Myth: Online targeting ensures optimum ROI
Truth: For many products, too narrow targeting online disregards many potential customers
We all know the old adage: online advertising is best in all circumstances because targeting means the most efficient allocation of advertising spend. But our study – which looked at the effectiveness of five online consumer product campaigns both on their target group and a wider audience between September 2016 and July 2017 - found that these brands that narrowly defined their target groups online, their campaigns were both effective within their target groups but often particularly effective outside their defined target group. Just imagine the success these brands might have seen if they had advertised to a broader audience.
In one example the results were particularly stark: an online photobook seller targeted its online campaign towards women aged between 30 and 59 years old and, following the campaign, our study found that the campaign did not increase willingness to buy in the core target group, while this attribute actually rose outside their target group by 40%.
Consumer giant Proctor & Gamble saw a similar result with its fabric freshener Febreze.
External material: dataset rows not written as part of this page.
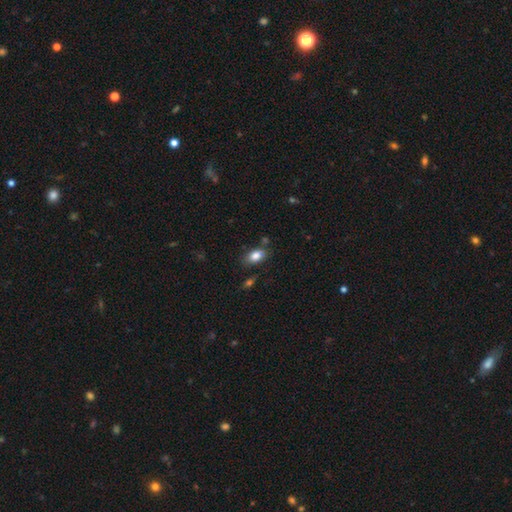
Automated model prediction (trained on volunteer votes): A smooth galaxy with no disk features (84%) that is in between round and cigar-shaped (90%).

Vote fractions:
- Smooth or featured? smooth: 84% / star or artifact: 8% / featured or disk: 8%
- How rounded? in between: 90% / round: 7% / cigar-shaped: 3%
- Merging? none: 74% / minor disturbance: 16% / merger: 6% / major disturbance: 4%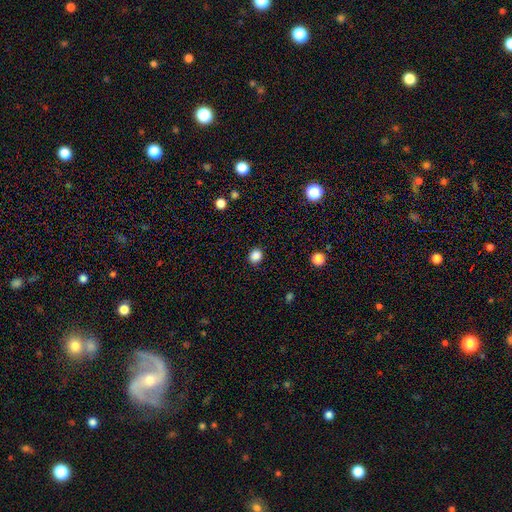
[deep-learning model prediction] Smooth or featured? Predicted: smooth (p=0.86). How rounded? Predicted: round (p=0.75). Merging? Predicted: none (p=0.87).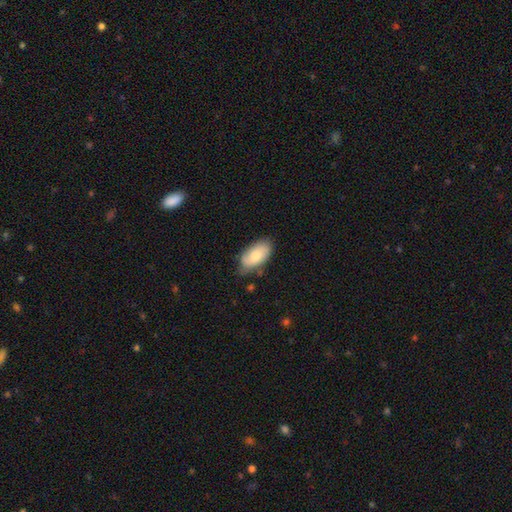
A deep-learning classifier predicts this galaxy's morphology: smooth_or_featured: smooth (p=0.71) [alt: featured or disk p=0.23]
how_rounded: in between (p=0.94) [alt: round p=0.03]
merging: none (p=0.66) [alt: minor disturbance p=0.28]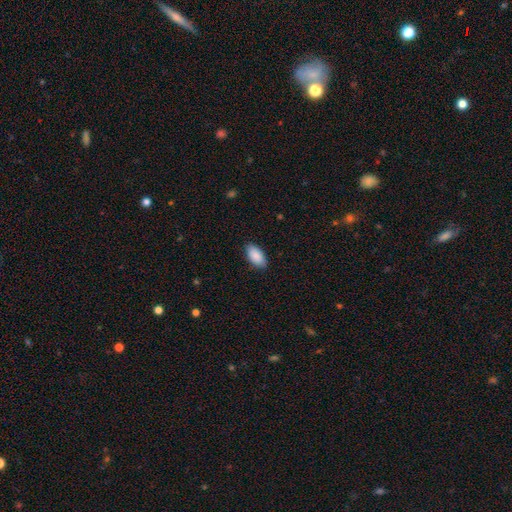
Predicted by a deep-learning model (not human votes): Overall: smooth (89%). How rounded: in between (95%). Merging: none (86%).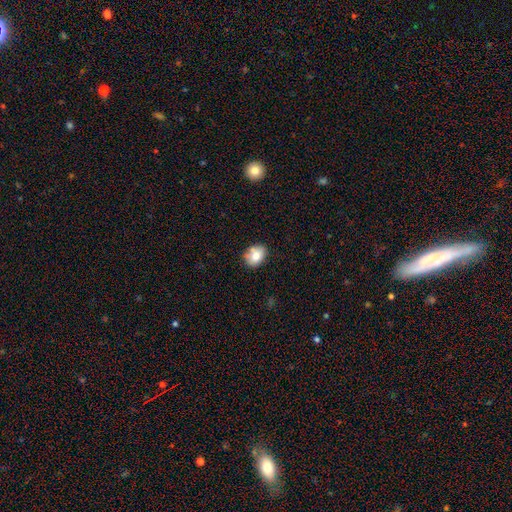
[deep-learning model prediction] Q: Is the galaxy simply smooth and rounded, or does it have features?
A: smooth — 78%.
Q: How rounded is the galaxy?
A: in between — 59%.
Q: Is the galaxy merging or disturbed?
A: none — 66%.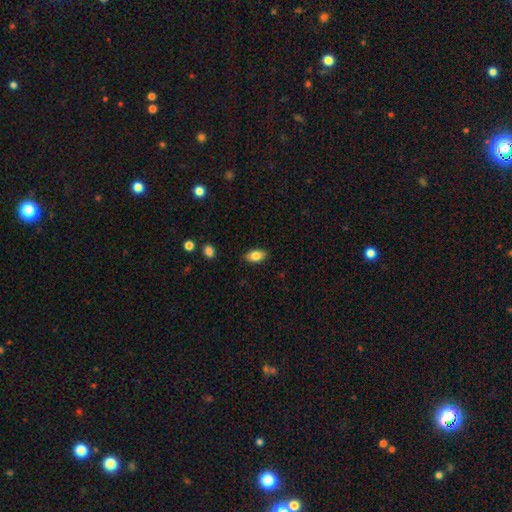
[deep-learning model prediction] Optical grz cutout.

When P&G only targeted Facebook Febreze ads to pet owners and large families, sales of the fabric freshener stagnated. It was only when the target group was more widely defined that Febreze sales took an upward turn. What can brands learn from our study and from the Febreze case? Think very carefully about whether narrowly defining your online target audience is the right decision. Advertising to the broader masses might lead to even greater success.
Myth: Only the newest and most exciting advertising products offer results
Truth: Platforms like Teletext remain attractive and durable even in the digital age
Teletext may resemble that classic game Tetris from the 90s but the potential of teletext for advertisers is anything but old-school. Just take a look at the figures: 99% of all households have access to Teletext. 11.9 million TV viewers read Teletext daily. And Teletext isn’t just for the older generation. Approximately 50% of people aged between 14 to 49 years old actively use it. But what other factors speak in favour of Teletext? There is never a media break, viewers can access it at the touch of a button and the effectiveness of campaigns can be directly measured. All good reasons why Teletext is still relevant in this day and age.